Australian Capital Territory
19 Jan 2017
I’ve been looking at travel blogs recently. There are thousands out there, but I’ve only seen hundreds. They all look great, with photographs of colourful, dramatic, interesting landscapes, tales of luxury holidays, road trips, city visits and so on.
It’s been good fun reading them and admiring the photos and envying the travellers, but ultimately arid and unsatisfying. At least for me.
A few bloggers have shown signs of seriousness. They have their own domain, a premium theme, installed Google Analytics, reserved social media accounts, put up a few ads and affiliate links. Like me, they have checked some of the boxes for “How to Travel Blog”.

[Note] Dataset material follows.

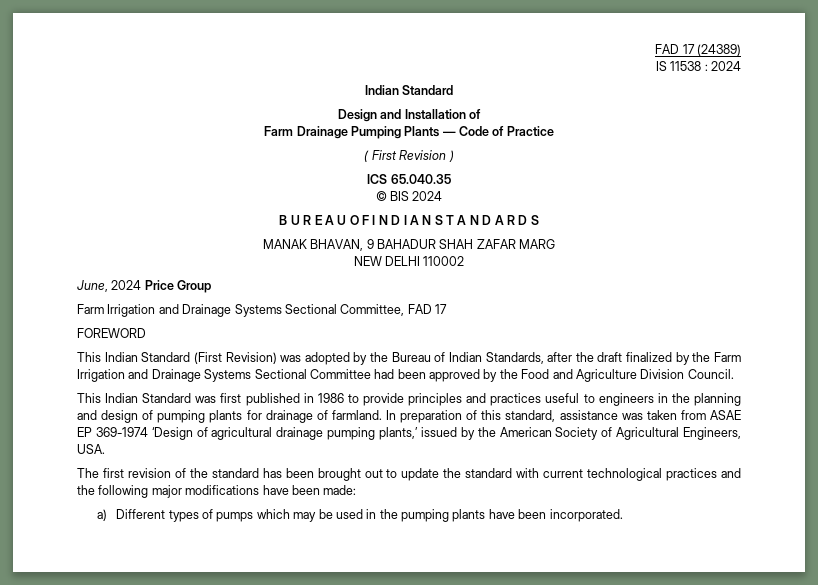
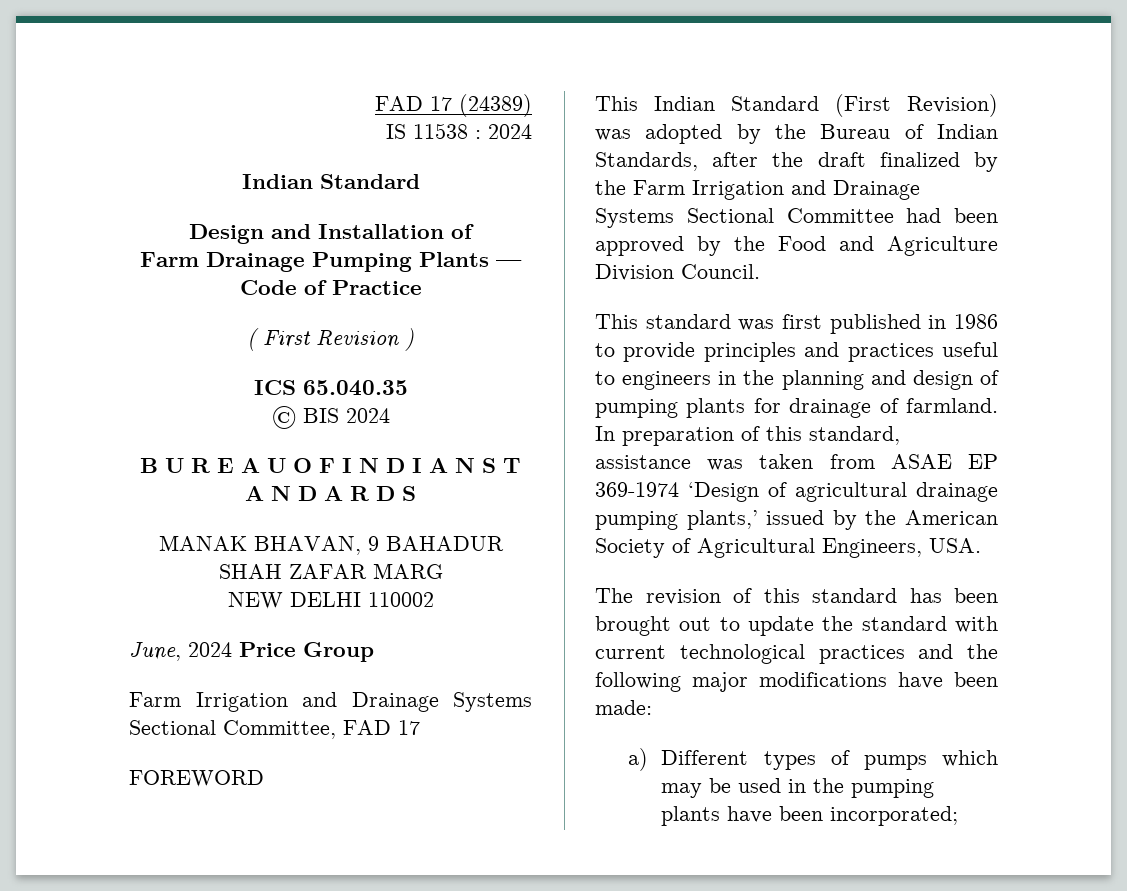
[105,393,192,403] Indian Standard -> [645,314,731,329] standard
[102,468,124,478] first -> (633, 595) none
[189,468,208,478] the -> [763,588,800,603] this
[549,509,623,522] incorporated. -> [830,806,959,826] incorporated;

Very few will make it to the point of generating even a tiny profit for their owners, let alone making a full-time living. Why? Blogging is hard work. Those social media accounts must be tended, the photos must be edited, the stories must be entertaining and informative. Day after day after day. If the blogger has a day job and/or a family, the time is squeezed away. If the blogger is travelling, that’s more time taken up, with internet access becoming scarcer and more expensive.
The posts start to dry up – and with them the readership – or the writing becomes stale and the same old stories and photos rehashed.
A few prosper. Two reasons I can think of beyond ticking the right boxes.
- The blogger has a genuine “voice” and their personality shines through.
- There is something more than travel being presented.
Here’s what I mean. See the main image? It shows two birds in a tree full of fruit and berries. Most bloggers are like the bird gorging itself on all the good things. The thrills, the food, the exotic places.*
The other bird is just watching, calm and detached. It sees further, it sees below the surface, it sees the reality.
Travel is a consumer product nowadays. If a blogger is nothing but an unpaid promoter of whatever travel products are on the market, they will be shallow, second-rate. If they were any good, they would be getting paid for it.
If a blogger steps back, finds the real substance, presents the good along with the bad, provides information that is useful or perceptive, then they may survive and prosper. Because apart from giving their readers a reason to keep on coming back, they are giving themselves a reason to continue.
What do you think? What do the top bloggers have to keep their audience, and why do they keep doing it?